#### [Stated goal]
Answer these from the Jean-Jacques Bernard article:
1. Where was Bernard born?
2. In what year did Martine appear?
3. Which play is listed for 1939?

#### [Selected extract]
* * * *

= Jean-Jacques Bernard =

Jean-Jacques Bernard (30 July 1888 – 14 September 1972) was a French playwright and the chief representative of what became known as l’école du silence or, as some critics called it, the art of the unexpressed, in which the dialogue does not express the characters’ real attitudes. In Martine (1922), perhaps the best example of his work, emotions are implied in gestures, facial expressions, fragments of speech and silence. He was active from 1912 to 1939.

Bernard was born in Enghien-les-Bains, Val-d'Oise, the son of the dramatist Tristan Bernard. As a Jew, he was interned for a period of months starting in December 1941 in Compiègne, at a camp where 50,000 Jews were deported to concentration camps. He died in Paris, aged 84.

==Plays==
- 1939: Le Jardinier d'Ispahan (Ispahan's gardener)

* * * *

#### [Collected material]

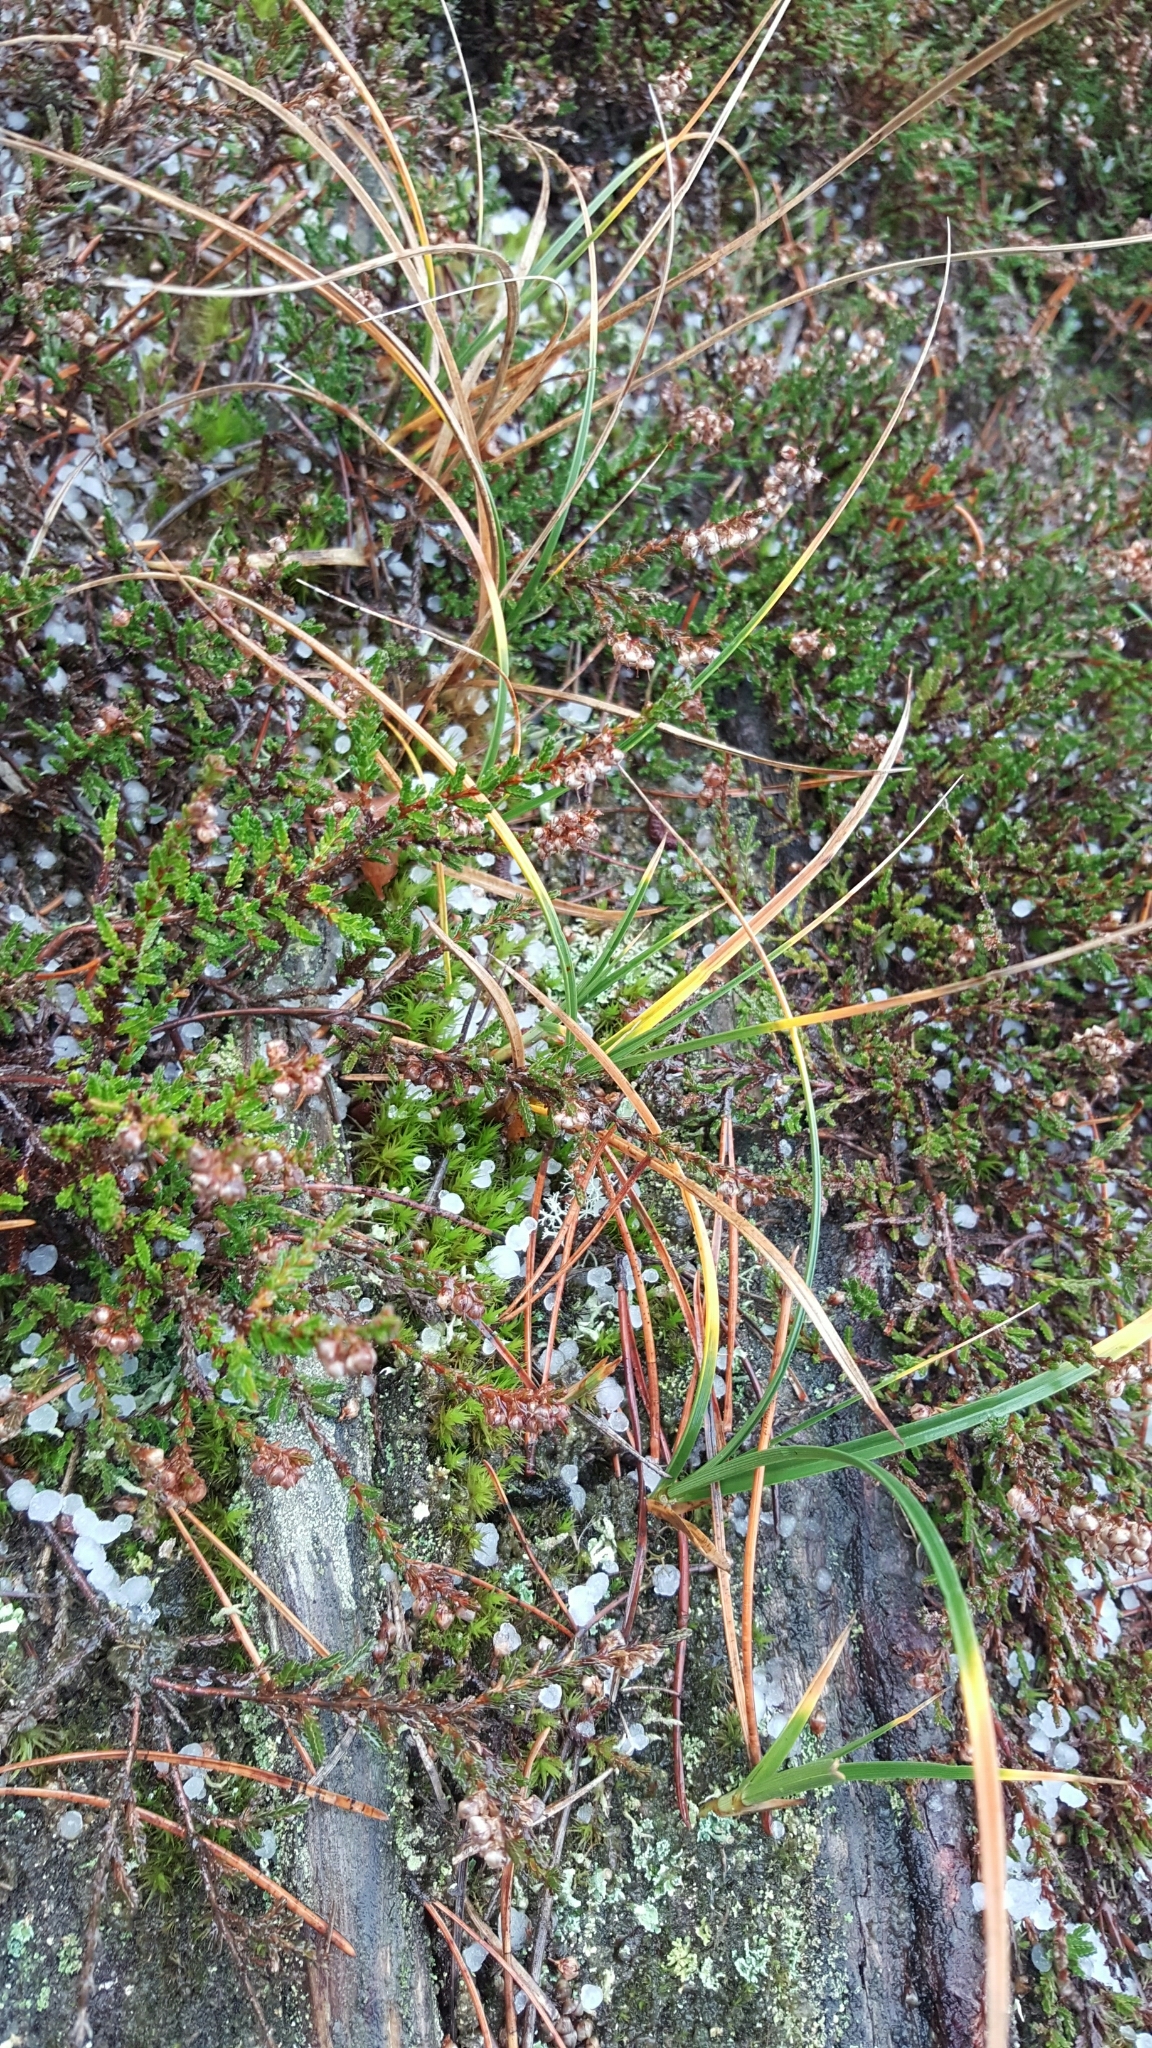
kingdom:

* * * *

#### [Solution to this problem]
1. Enghien-les-Bains, Val-d'Oise
2. 1922
3. Le Jardinier d'Ispahan (Ispahan's gardener)